Seed Saving Guide: How To Save Your Seeds

Seed Saving Guide: How To Save Your Seeds

Posted by Alix Francis on 19th Oct 2018

Saving your vegetable seeds at the end of the growing season isn’t new to gardeners, gardeners have been doing this for years, not only to save on costs but to preserve last year’s plants that grow best in your garden and are well adapted to your local growing conditions.

It may sound silly having a guide to saving seeds but there is a little more to it than collecting your seeds.

Choose The Right Seeds To Save

Look for healthy, vigorous plants that produce a good crop of fruit or vegetables you love to tuck into, or flowers you love to see around the garden.

It’s worth keeping in mind that not all your plants will produce productive seeds, unfortunately the seeds which are sold in most garden centres have been created artificially by cross-pollinating.

This means it will not produce plants true to its type so these seeds from hybrids are not worth saving.

Saving seeds from vegetables, flowers and herbs is fairly easy as long as you know the plant life cycle.

This will determine when and how these seeds can be saved;

Annuals, such as basil, beans, marigolds, tomatoes and oregano, flower and produce seed within one growing season. As a result, they are ideal plants from which to harvest seed.

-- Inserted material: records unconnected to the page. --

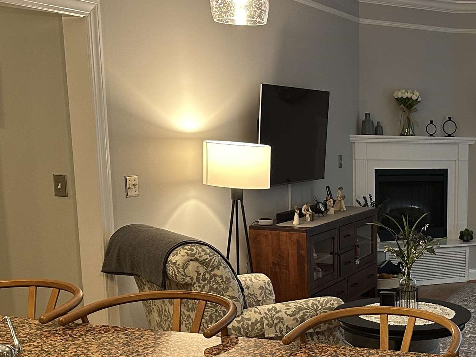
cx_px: 478
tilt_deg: -14.0
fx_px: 811
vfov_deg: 24.2
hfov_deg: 30.4
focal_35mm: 59
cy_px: 311
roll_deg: -2.1
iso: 250
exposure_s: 1/60
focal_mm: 6.86
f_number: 1.78
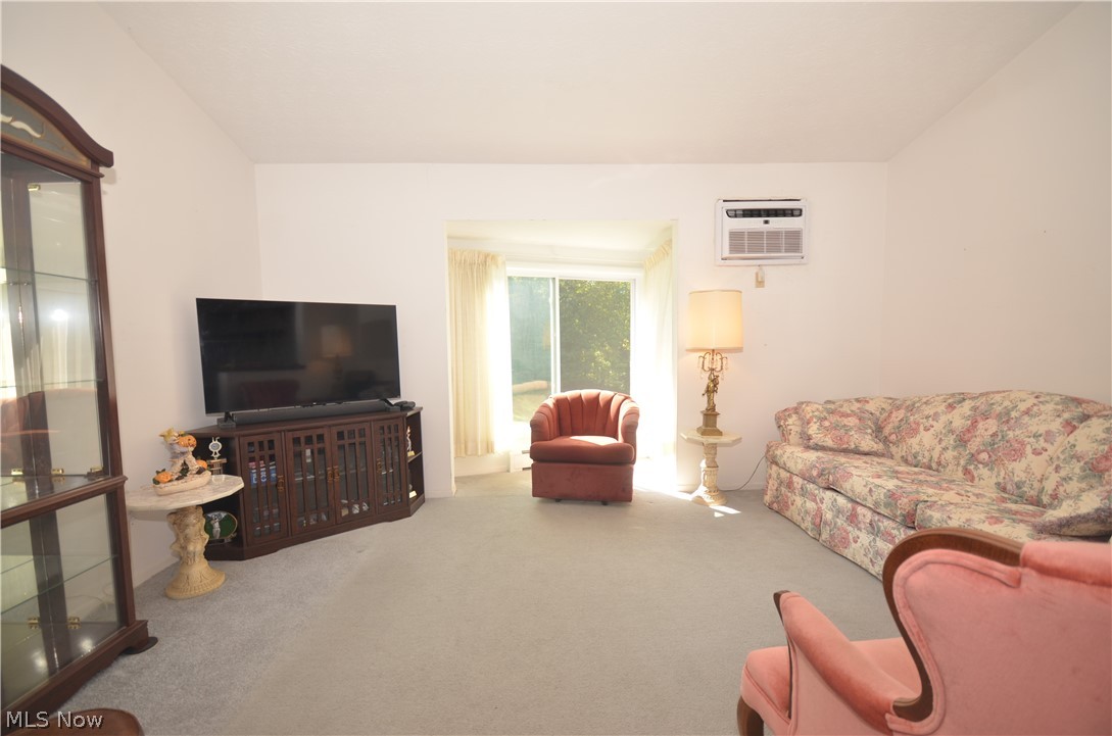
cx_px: 556
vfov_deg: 77.1
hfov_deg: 100.5
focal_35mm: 15
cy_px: 368
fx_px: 462
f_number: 5
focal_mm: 10
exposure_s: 1/100
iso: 200
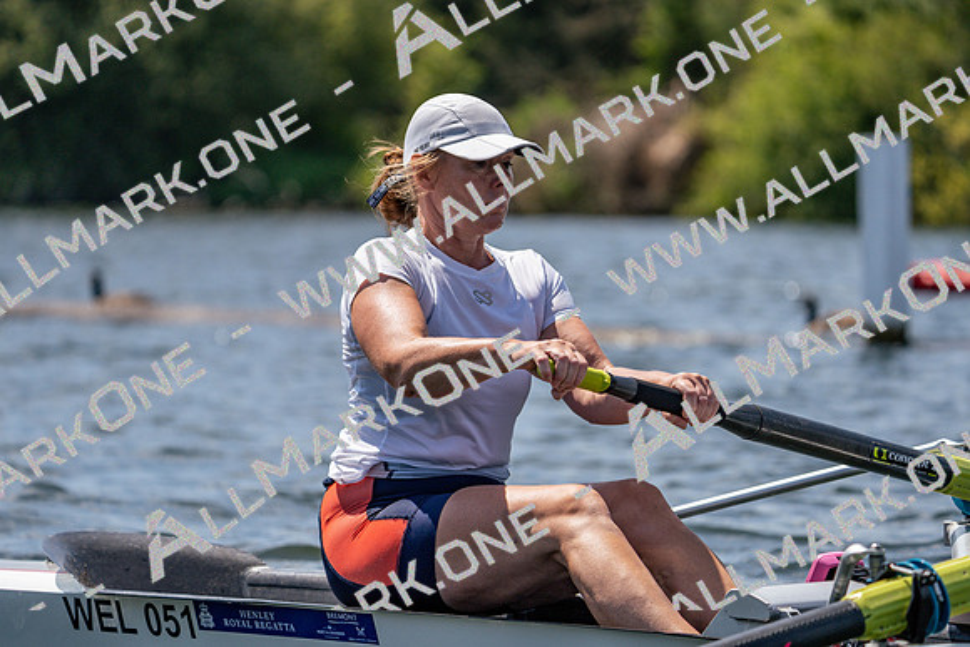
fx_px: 7034
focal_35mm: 261
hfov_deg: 7.9
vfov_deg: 5.3
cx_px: 485
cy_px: 324
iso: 250
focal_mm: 261
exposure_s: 1/2000
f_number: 5.6
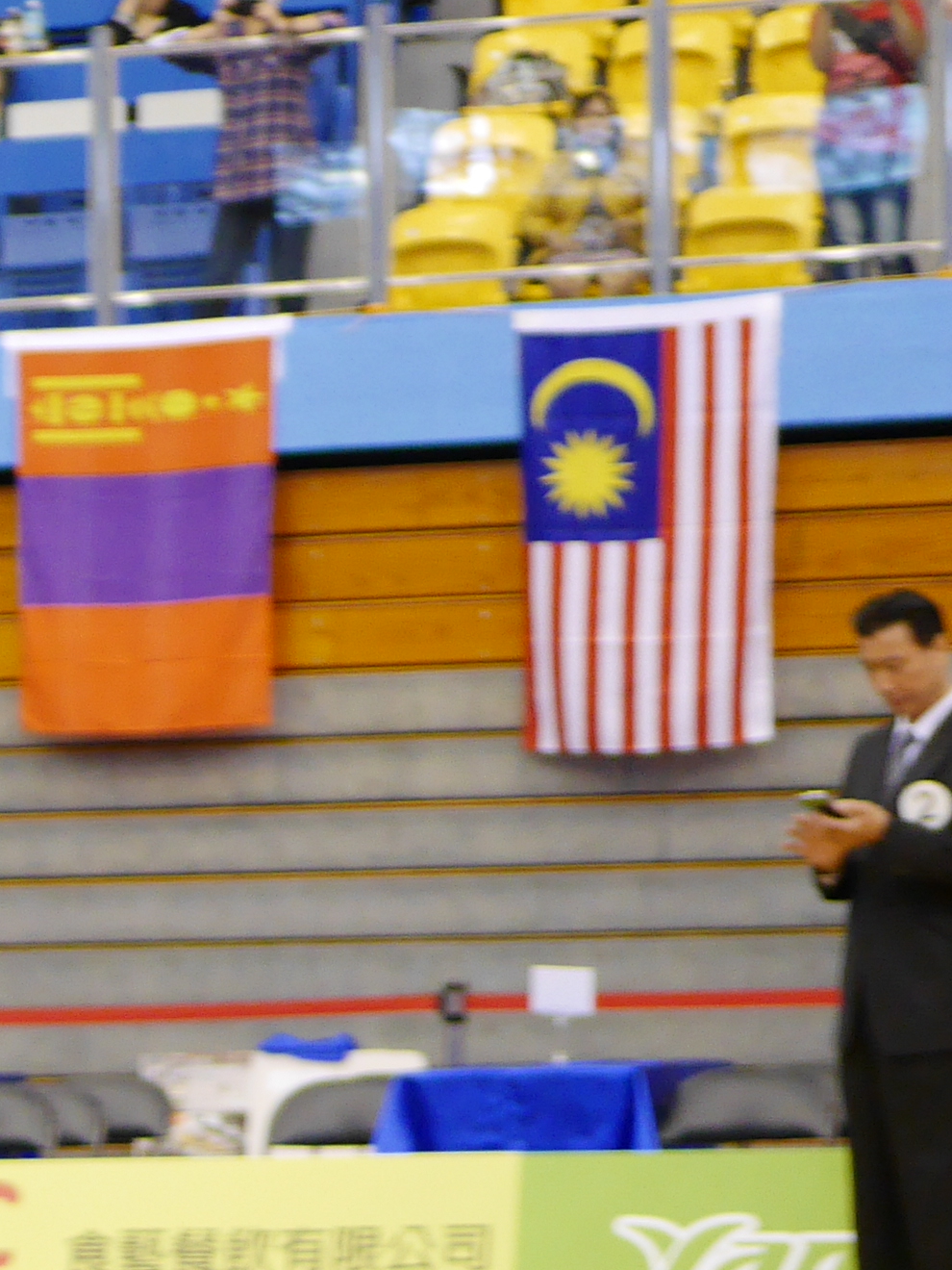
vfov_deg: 11.3
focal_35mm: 174
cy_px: 1021
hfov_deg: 8.1
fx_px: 6380
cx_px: -954
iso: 800
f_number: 1.7
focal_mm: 25
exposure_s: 1/125
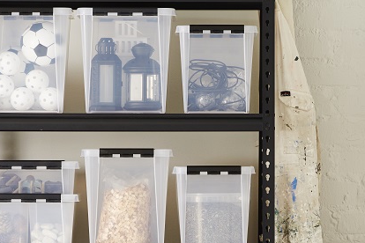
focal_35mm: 249
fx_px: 2524
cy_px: 221
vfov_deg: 5.5
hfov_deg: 8.3
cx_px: 213
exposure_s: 1/100
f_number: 8
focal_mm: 70
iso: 160
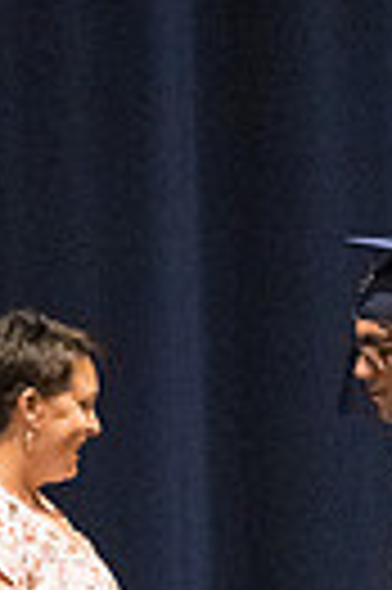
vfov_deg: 3.3
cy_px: 739
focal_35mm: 627
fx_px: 10267
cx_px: 151
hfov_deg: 2.2
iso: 8000
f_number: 4.5
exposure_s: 1/250
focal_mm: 122
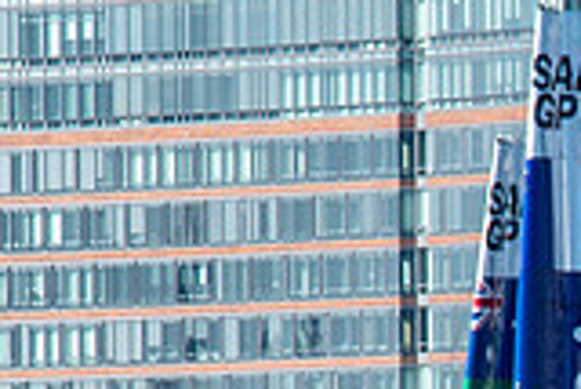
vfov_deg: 0.6
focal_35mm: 2279
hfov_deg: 0.9
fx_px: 36813
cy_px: 633
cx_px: 1009
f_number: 5.6
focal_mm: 420
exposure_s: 1/1600
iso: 500
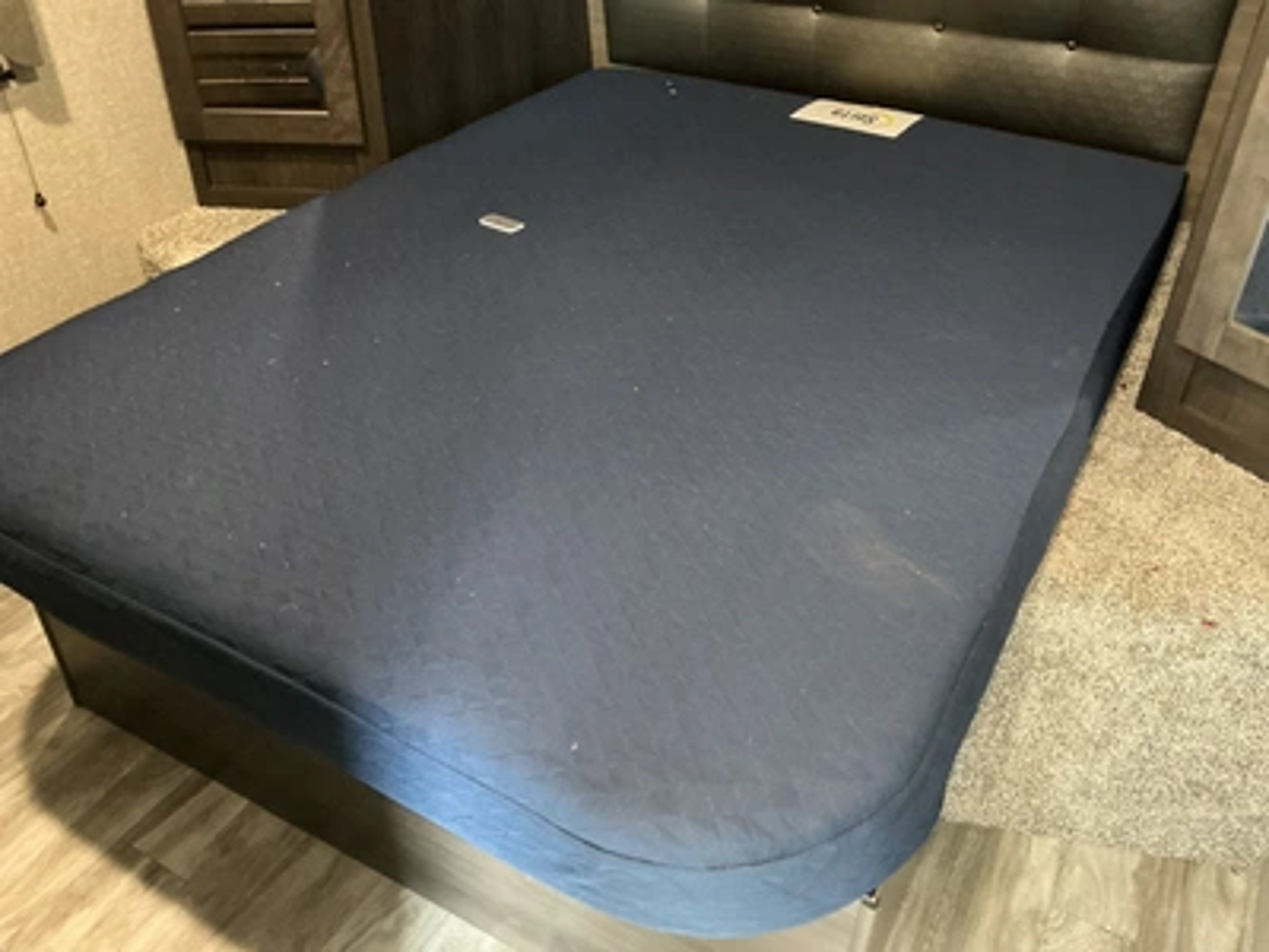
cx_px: 634
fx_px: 1026
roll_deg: -0.7
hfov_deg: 63.4
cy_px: 476
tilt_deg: -37.9
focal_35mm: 28
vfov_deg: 49.7
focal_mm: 3
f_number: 1.8
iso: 500
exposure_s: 1/30
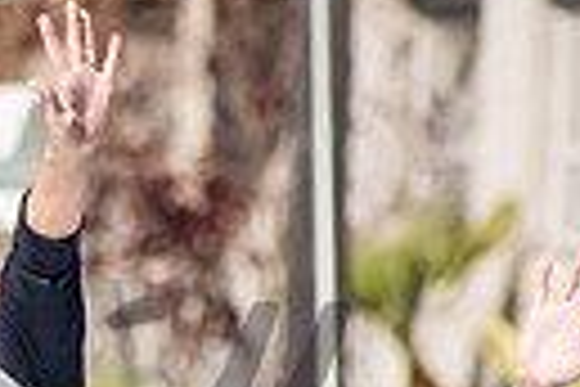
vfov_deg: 0.9
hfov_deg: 1.4
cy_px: 515
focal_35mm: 1484
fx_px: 23907
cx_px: -297
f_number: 5.6
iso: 100
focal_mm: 220
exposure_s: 1/400
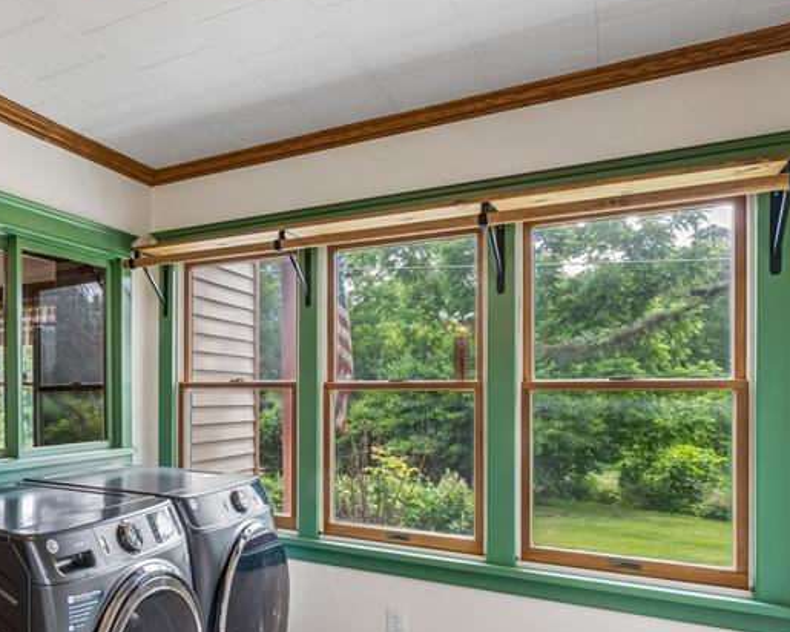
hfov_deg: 51.7
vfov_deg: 49.0
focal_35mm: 29
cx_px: 57
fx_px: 685
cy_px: 402
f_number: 13
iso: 400
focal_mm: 15.7
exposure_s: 1/6
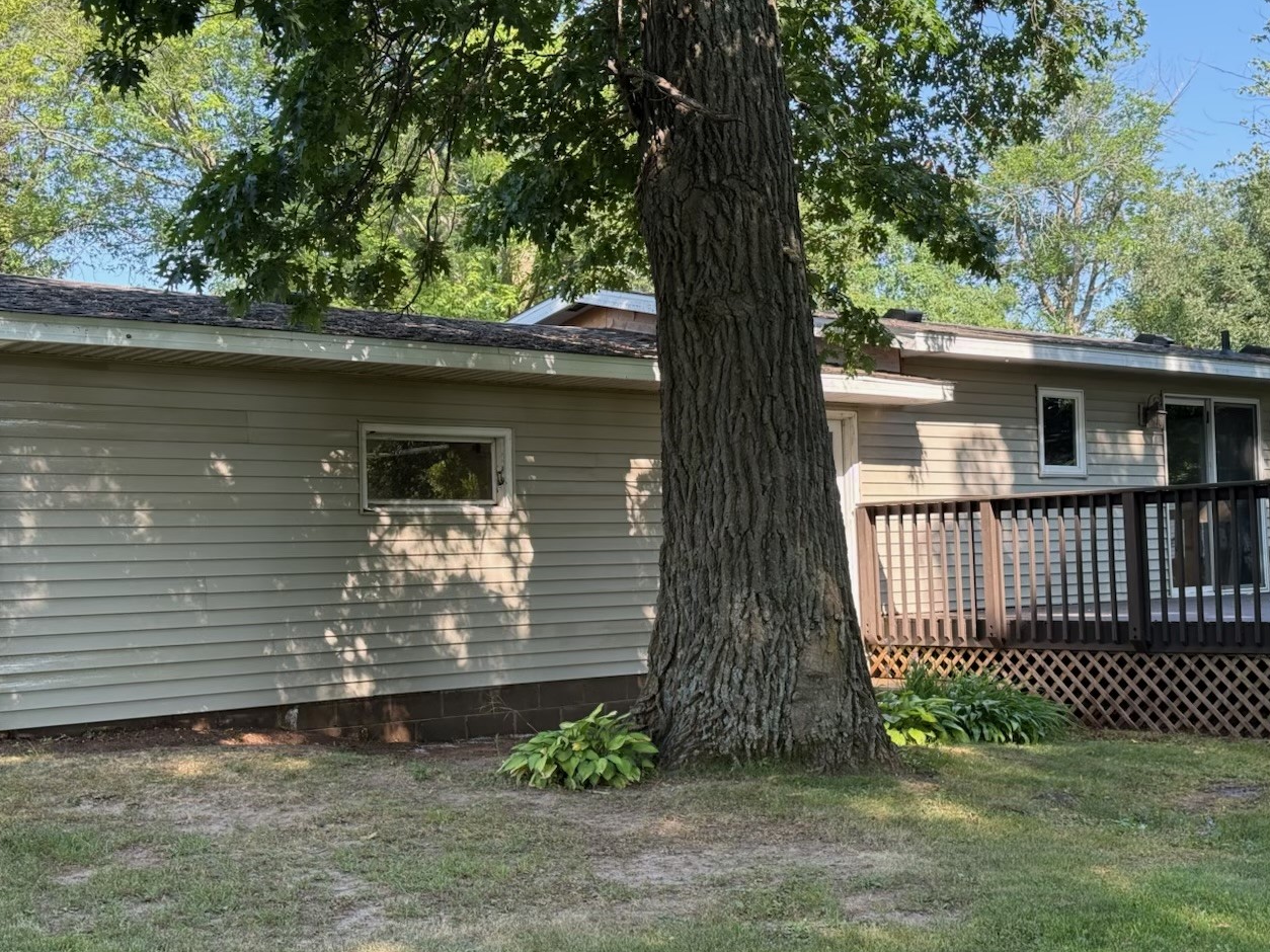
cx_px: 632
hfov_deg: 38.9
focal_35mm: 49
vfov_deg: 29.7
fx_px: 1797
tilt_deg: +2.7
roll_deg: +2.0
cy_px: 483
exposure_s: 1/506
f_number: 1.78
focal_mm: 6.76
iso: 80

Biennial plants won’t produce seeds the first year, so protect them over the winter and grab their seeds at the end of the next growing season. While saving seed from biennials, such as beets, caraway, evening primrose, onion and Swiss chard, requires a little more patience, their seed will produce plants that are true to type, providing they are not allowed to cross-pollinate with similar cultivars.

Perennials come back year after year and include plants such as artichokes, chives, daisy, mint and rhubarb. While they are propagated from seed, perennial plants are usually reproduced from cuttings or division

Start With Easy Crops

If you’re new to seed saving, it’s best to start with easier crops such as peas, bean, lettuce and tomatoes. These crops are self-pollinating and require little to no isolation. You will find that you will on need a few of these plants to reliably produce seeds.

Know When Your Seeds Are Mature

Crops that produce wet fruits, the seeds aren’t always mature when the fruits are ready to eat. Aubergine, cucumbers and summer squash fruits are typically eaten when the fruit is immature and still edible. This means you will need to leave a few of the fruits to fully mature if you want to save the seeds.

Dry crops such as grains, lettuce and beans can be removed once their seeds are dry and hard.

Dry Your Seeds

If you have been gathering and saving your own seeds, it’s best to spread them onto a piece of paper or newspaper and let them air-dry for around a week. Write the seed names onto the paper so you don’t get them mixed up. Once they have been air dried, pack them into small paper packets or envelopes and label them with the plant name and other information that will be useful to you next year.

Keep Seeds Somewhere Airtight

Storing your seeds somewhere that is airtight is incredibly important, you could put your seed packets inside food bags, mason jars or glass containers.

A little hack to keeping seeds dry is wrapping two heaped tablespoons of powdered milk in four layers of facial tissue then put the milk packet inside the storage container with the seed packets or you could add a packet of silica gel in with the seed. Replace these very 6 months.

Store In A Dry Cool Place

Storing your seeds in a warm, humid place will shorten a seeds shelf life. Many gardeners store their seeds in the fridge or somewhere the know that will stay cool and dry.

Throw Away Seeds Pass Their Prime

Keep each batch of seeds together and dated, most seeds remain viable for about three years so it’s best to keep an eye on the dates. You will be able to spot the seeds which still have planting potential and which seeds don’t.

Prepare Seeds For Planting

When the time and season comes around for your seeds to be planted, remove the containers from storage and keep them closed until the seeds warm to room temperature.

This is important as moisture in the air will condense on the seeds which will cause them to clump together.

Look Out For Dud Seeds

No matter how organised and careful you have been storing your seeds, some seeds are bound not to germinate when being planted. Some seed germination rates are higher than others, it’s all about trial and error.


As time passes and you become more comfortable with storing seeds, you will learn which seeds store well for you and which seeds need a little extra care.

Don’t forget to label your seeds with the type of crop, variety name and useful notes about your seed source.